Dataset entries
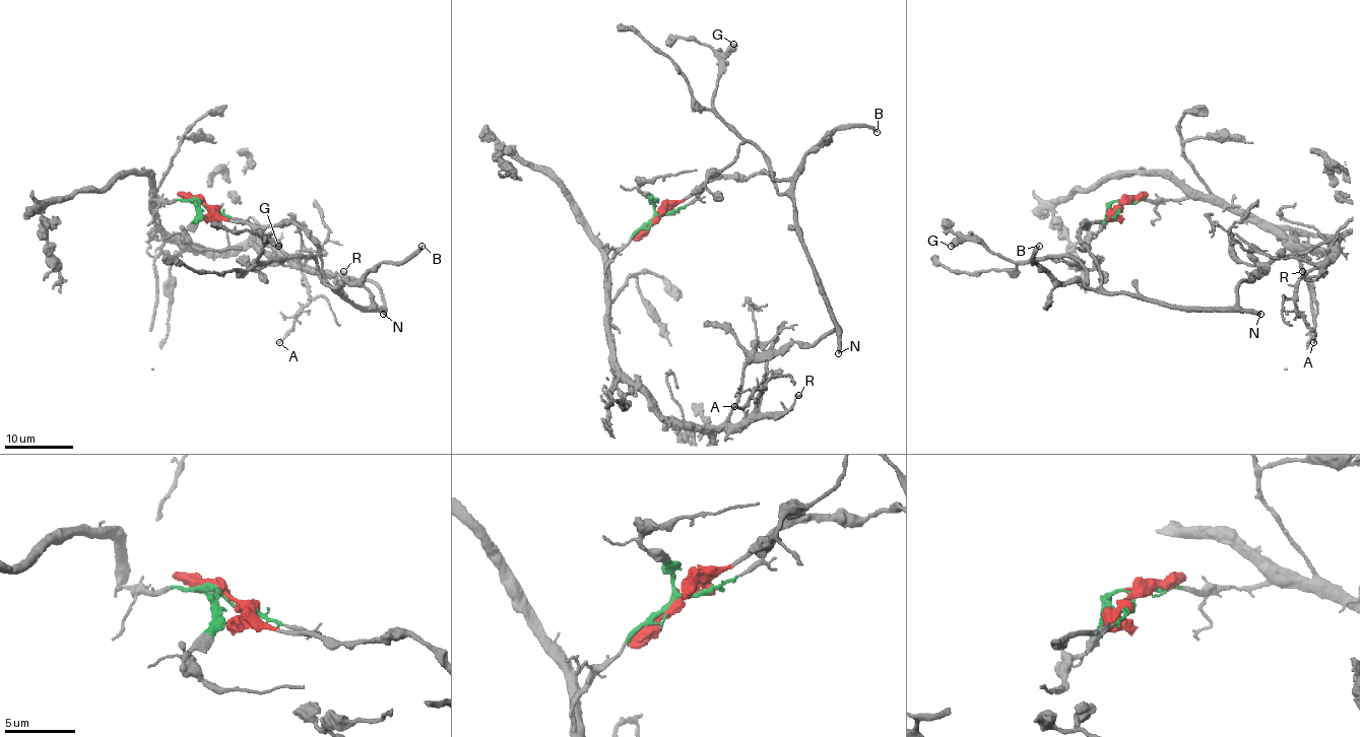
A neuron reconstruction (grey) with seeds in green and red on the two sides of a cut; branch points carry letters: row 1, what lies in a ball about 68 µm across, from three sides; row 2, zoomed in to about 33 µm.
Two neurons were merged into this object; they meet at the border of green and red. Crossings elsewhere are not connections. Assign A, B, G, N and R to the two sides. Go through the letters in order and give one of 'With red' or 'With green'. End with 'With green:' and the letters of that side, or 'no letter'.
A: With green
B: With red
G: With red
N: With red
R: With green
With green: A, R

→ Exercise
For this exercise, retype the data above exactly and skip every image.

→ Response to the task
A neuron reconstruction (grey) with seeds in green and red on the two sides of a cut; branch points carry letters: row 1, what lies in a ball about 68 µm across, from three sides; row 2, zoomed in to about 33 µm.
Two neurons were merged into this object; they meet at the border of green and red. Crossings elsewhere are not connections. Assign A, B, G, N and R to the two sides. Go through the letters in order and give one of 'With red' or 'With green'. End with 'With green:' and the letters of that side, or 'no letter'.
A: With green
B: With red
G: With red
N: With red
R: With green
With green: A, R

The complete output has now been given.